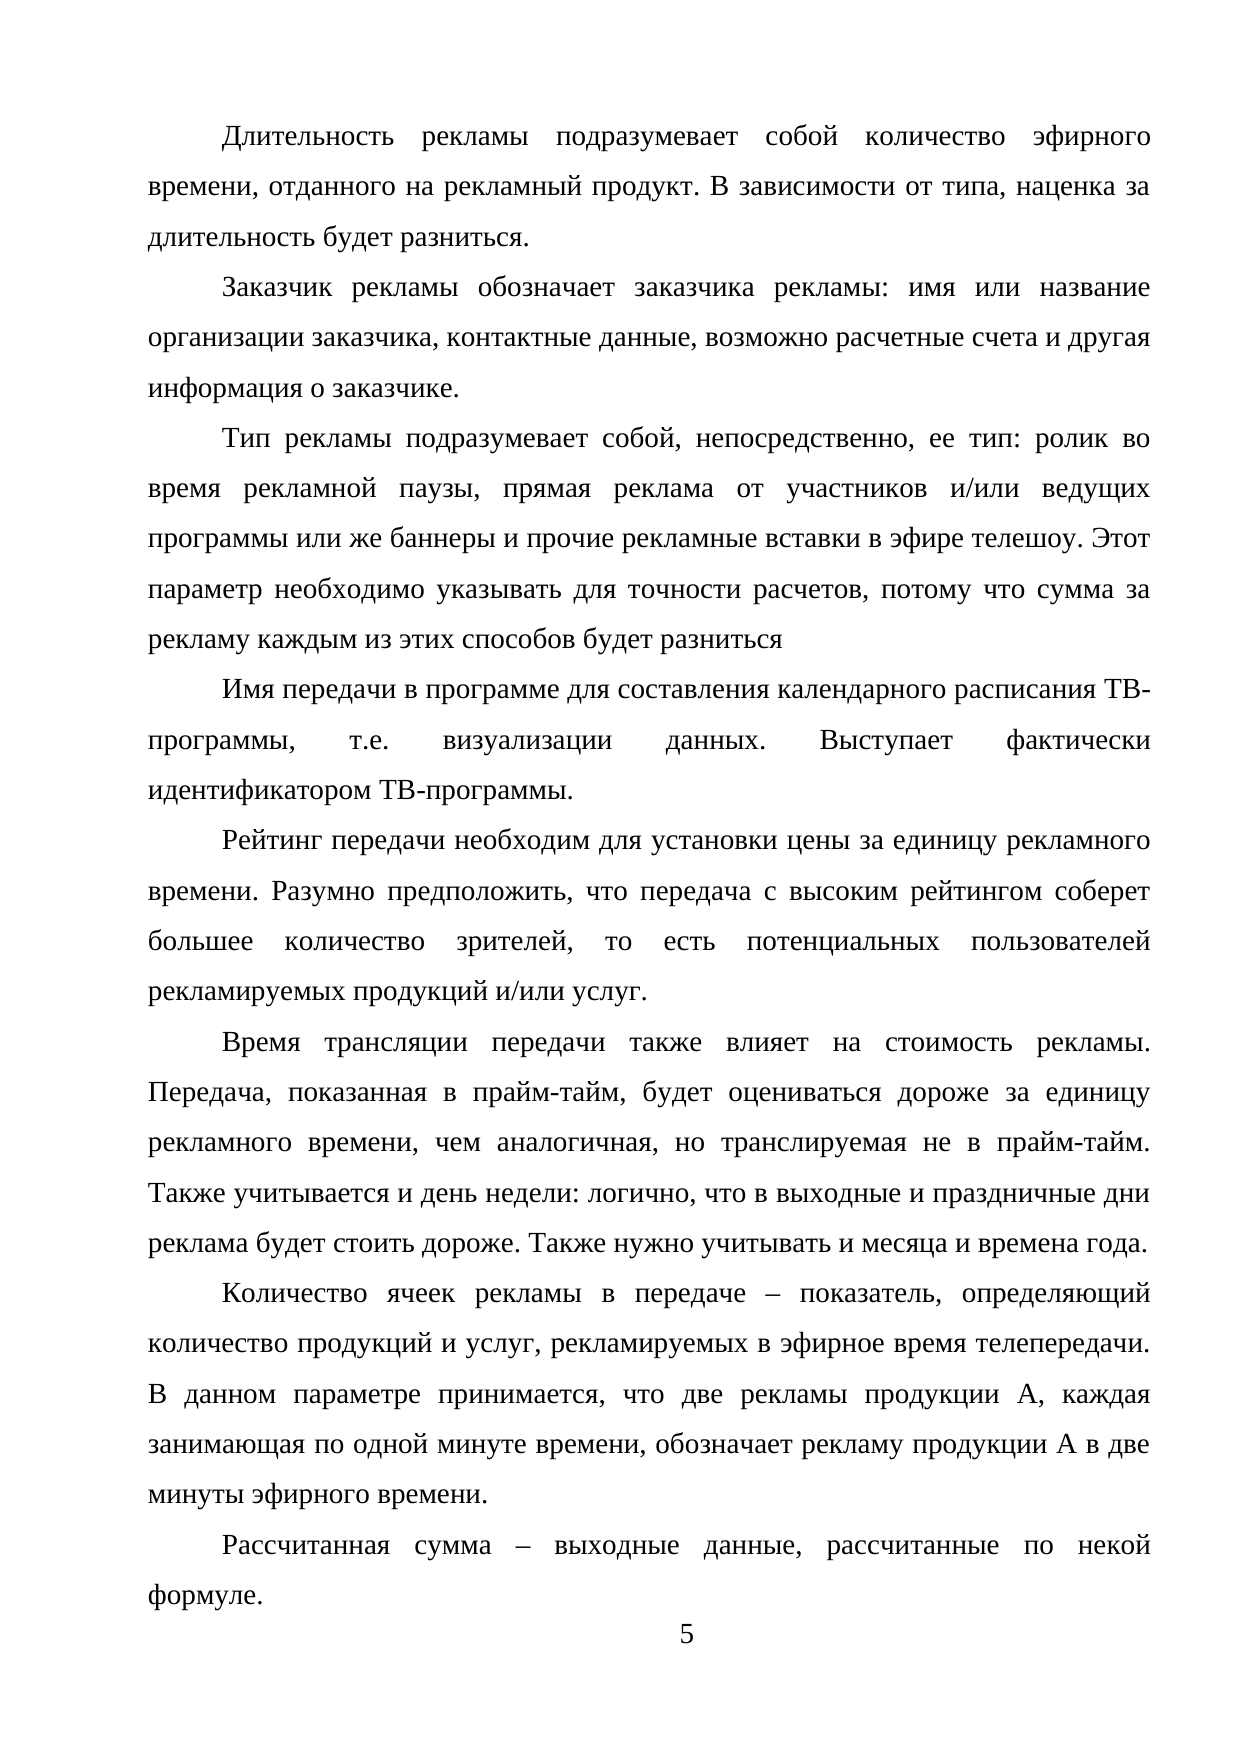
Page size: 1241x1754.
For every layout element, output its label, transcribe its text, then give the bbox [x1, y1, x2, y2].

text Имя передачи в программе для составления календарного расписания ТВ-программы, т.е. визуализации данных. Выступает фактически идентификатором ТВ-программы. [148, 672, 1152, 806]
text Количество ячеек рекламы в передаче – показатель, определяющий количество продукций и услуг, рекламируемых в эфирное время телепередачи. В данном параметре принимается, что две рекламы продукции А, каждая занимающая по одной минуте времени, обозначает рекламу продукции А в две минуты эфирного времени. [148, 1275, 1152, 1510]
text Рассчитанная сумма – выходные данные, рассчитанные по некой формуле. [148, 1527, 1152, 1611]
text Тип рекламы подразумевает собой, непосредственно, ее тип: ролик во время рекламной паузы, прямая реклама от участников и/или ведущих программы или же баннеры и прочие рекламные вставки в эфире телешоу. Этот параметр необходимо указывать для точности расчетов, потому что сумма за рекламу каждым из этих способов будет разниться [148, 420, 1152, 655]
text Время трансляции передачи также влияет на стоимость рекламы. Передача, показанная в прайм-тайм, будет оцениваться дороже за единицу рекламного времени, чем аналогичная, но транслируемая не в прайм-тайм. Также учитывается и день недели: логично, что в выходные и праздничные дни реклама будет стоить дороже. Также нужно учитывать и месяца и времена года. [148, 1024, 1152, 1258]
text Заказчик рекламы обозначает заказчика рекламы: имя или название организации заказчика, контактные данные, возможно расчетные счета и другая информация о заказчике. [148, 269, 1152, 403]
text Длительность рекламы подразумевает собой количество эфирного времени, отданного на рекламный продукт. В зависимости от типа, наценка за длительность будет разниться. [148, 118, 1152, 252]
text Рейтинг передачи необходим для установки цены за единицу рекламного времени. Разумно предположить, что передача с высоким рейтингом соберет большее количество зрителей, то есть потенциальных пользователей рекламируемых продукций и/или услуг. [148, 822, 1152, 1007]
^^^^^^^^
- **About this task**
Look through the entries above, and wherever a line holds the string "реклама", copy it.

- **Answer for this exercise**
text Тип рекламы подразумевает собой, непосредственно, ее тип: ролик во время рекламной паузы, прямая реклама от участников и/или ведущих программы или же баннеры и прочие рекламные вставки в эфире телешоу. Этот параметр необходимо указывать для точности расчетов, потому что сумма за рекламу каждым из этих способов будет разниться [148, 420, 1152, 655]
text Время трансляции передачи также влияет на стоимость рекламы. Передача, показанная в прайм-тайм, будет оцениваться дороже за единицу рекламного времени, чем аналогичная, но транслируемая не в прайм-тайм. Также учитывается и день недели: логично, что в выходные и праздничные дни реклама будет стоить дороже. Также нужно учитывать и месяца и времена года. [148, 1024, 1152, 1258]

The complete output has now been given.